医科の在宅医療を提供できる場所は、自宅や高齢者住宅、医師の配置を義務付けられていない介護施設などに限られる。一方、歯科は「歯科」を標榜していない医療機関にも在宅医療を提供できることをご存じだろうか。

 近年、歯科との連携が重要になってきている。厚生労働省は、2025年をめどに「地域包括ケアシステム」の構築を推進。患者の医療必要度が高くなったら入院させて集中的に治療し、状態が安定すれば早期に自宅や介護施設に退院させ、必要に応じて介護サービスの利用につなげるなどして、可能な限り住み続けた地域で生活できるようにすることを目指している。そのため、医療機関には早期退院に向けた取り組みが求められている。
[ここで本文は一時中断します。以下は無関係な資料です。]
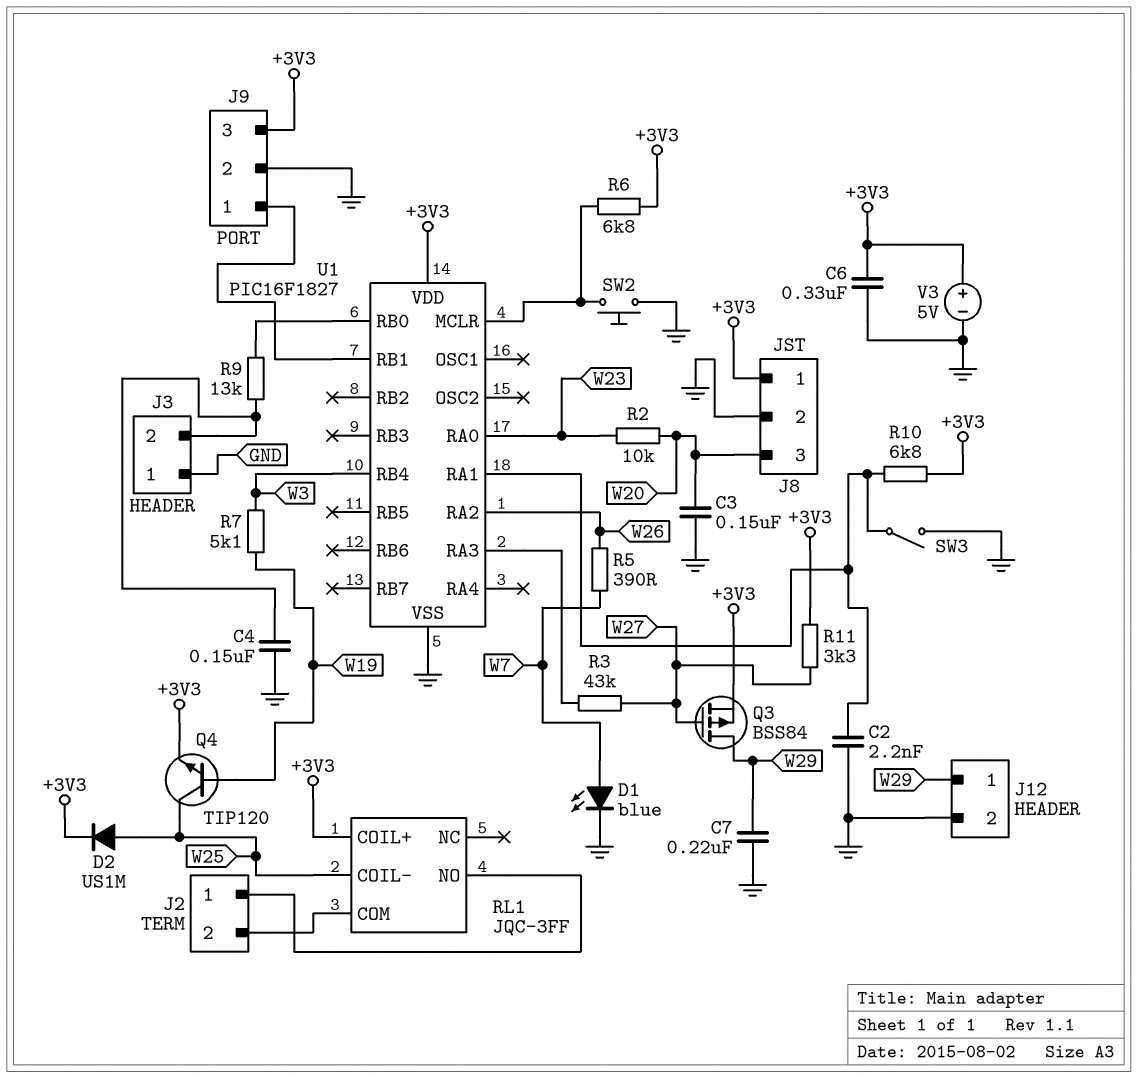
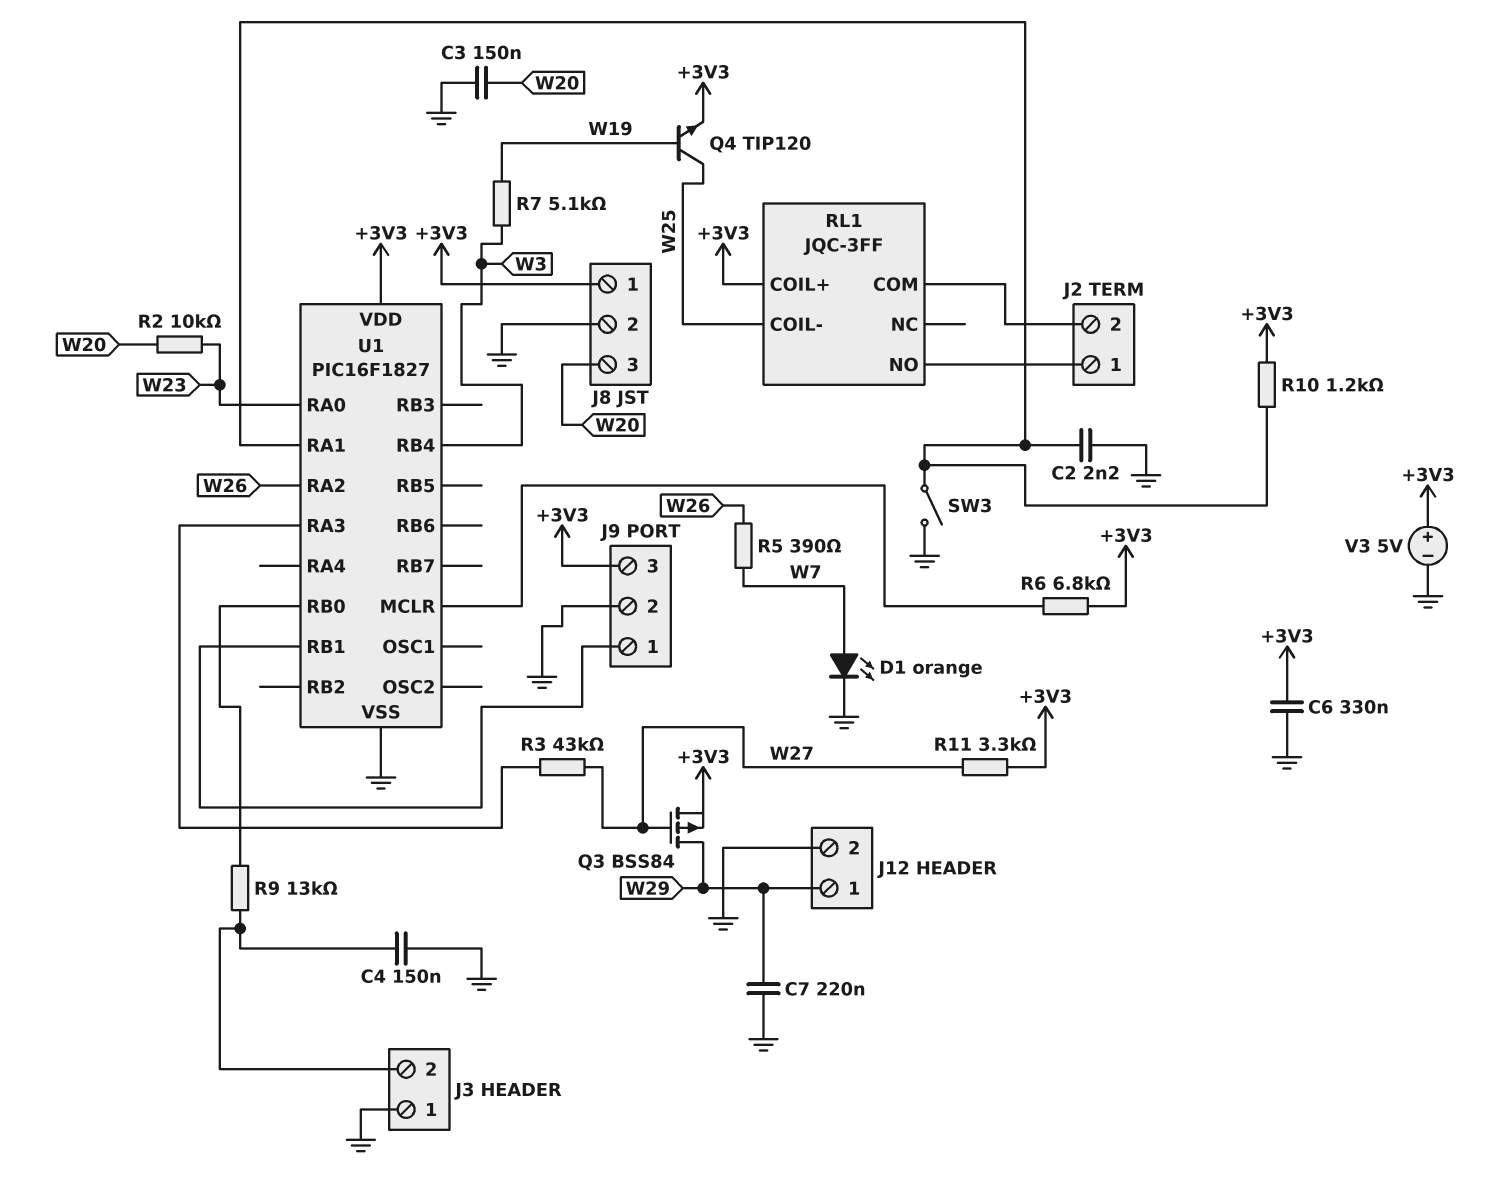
D1: LED blue (A W7, K GND) -> LED orange (A W7, K GND)
D2: diode US1M (A W25, K +3V3) -> none
R10: 6.8k (+3V3, U1/RA1) -> 1.2k (+3V3, U1/RA1)
SW2: button (GND, U1/MCLR) -> none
 日経ヘルスケア2月号の特集「医科・歯科・介護連携 始めるなら今!」で医療法人伴帥会・愛野記念病院(長崎県雲仙市、234床)の栄養サポートチーム(NST)の取り組みを取材した。同院は整形外科手術を多く手がける地域の急性期病院だ。約10年前に医療法人良陽会・鶴田歯科医院(長崎県雲仙市)と連携し、入院患者の口腔ケアや栄養状態の改善に取り組んできたが、2016年からNST回診にも外部の歯科医療機関に参加してもらうようにした。第1・3金曜は鶴田歯科医院、第2・4金曜はまき歯科あづま(長崎県雲仙市)が参加する。